En analysant les dossiers de fusion, on constate que trois facteurs
déclenchent le processus au sein des Municipalités ou des Conseils: le
manque de relève pour renouveler les autorités; la mise en commun des
forces régionales; l'évolution des modes de vie. Les deux premiers
points font partie des soucis quotidiens des autorités communales. Le
troisième est plus diffus, mais non moins important. Les gens vivent à
une autre échelle que celui de la petite commune où ils sont domiciliés.
Leurs enfants vivent au quotidien l'intercommunalité avec l'école, les
loisirs, les lieux de rencontre. Cette évolution du cadre de vie pousse
à la collaboration, à la complémentarité puis finalement à la fusion.
Et pourquoi
pas des Associations de communes?
Ph.Leuba.
La formule existe et elle est bien adaptée à certains services publics.
Mais la multiplication des Associations est lourde à gérer, gourmande en
temps pour les Municipalités, difficile à contrôler pour les Conseils.

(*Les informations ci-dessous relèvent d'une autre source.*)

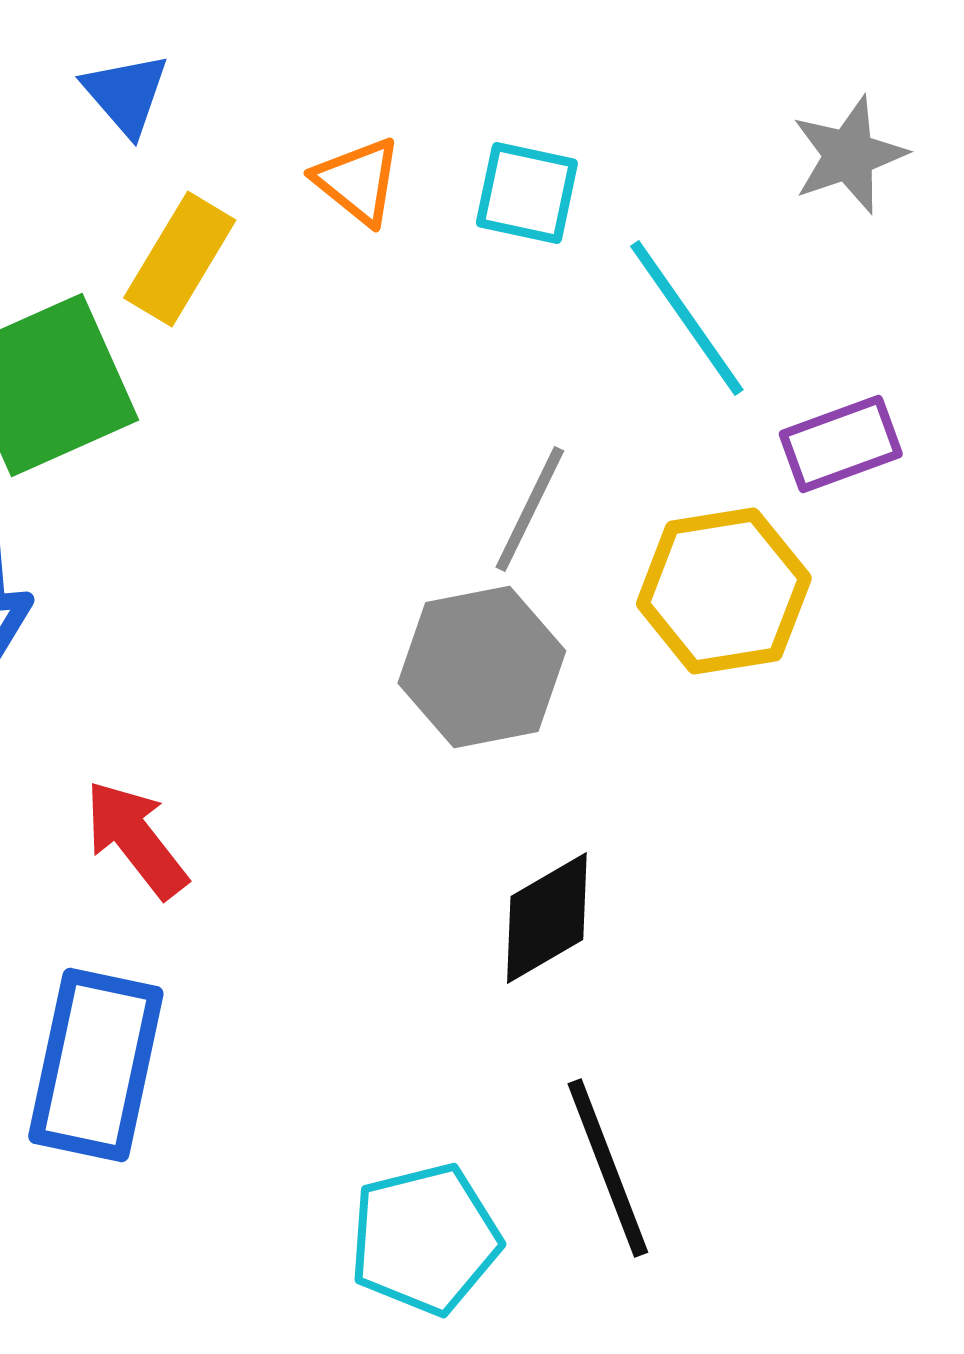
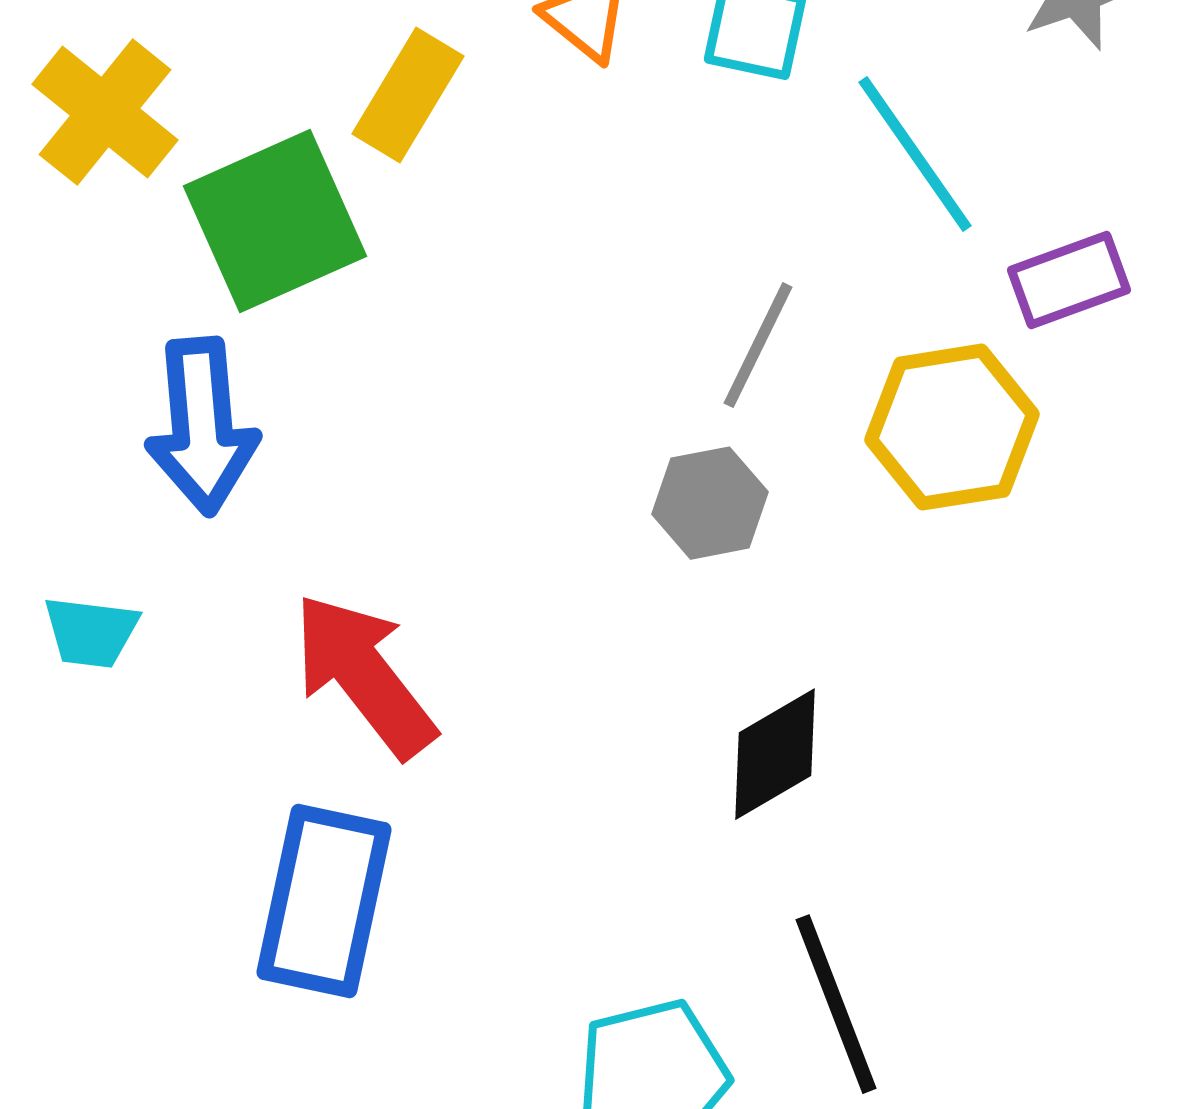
gray hexagon: (482, 667) -> (710, 503), size x0.7
red arrow: (136, 839) -> (364, 675), size x1.4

Mieux vaux dès lors une fusion que trop d'Associations.
Finalement
quelle est la commune idéale?
Ph.Leuba.
La commune est une autorité politique. Elle doit être capable de faire
des choix politiques, dans le domaine de l'aménagement du territoire, de
l'urbanisme, de l'accueil de la petite enfance, des transports par
exemple. Si elle n'est plus capable de le faire, le canton se substitue
à elle, et la commune perd alors son sens en se muant en pure
prestataire de services. Tout en observant que certaines n'arrivent même
plus à offrir tous les services à leurs citoyens. Dans ces conditions,
il est normal de penser fusion. Mais une fois encore, ce n'est pas le
canton qui l'imposera.
Est-ce dire
que vous vous en désintéressez?
Ph.Leuba.
Absolument pas. Je participe à de très nombreux débats concernant les
fusions de communes. Je mets mes services à disposition pour aider et
conseiller les autorités. Je propose de changer le système de
péréquation pour faciliter les choses et la Loi octroie une contribution
à ceux qui fusionnent pour mettre à niveau
les investissements si nécessaire.
Alors
combien de communes dans dix ans?
Ph. Leuba.
Impossible à dire, mais certainement moins qu'aujourd'hui car le canton
de Vaud, détient probablement le record du nombre de communes
au kilomètre carré. Une
situation qui n'est plus adaptée à la vie actuelle.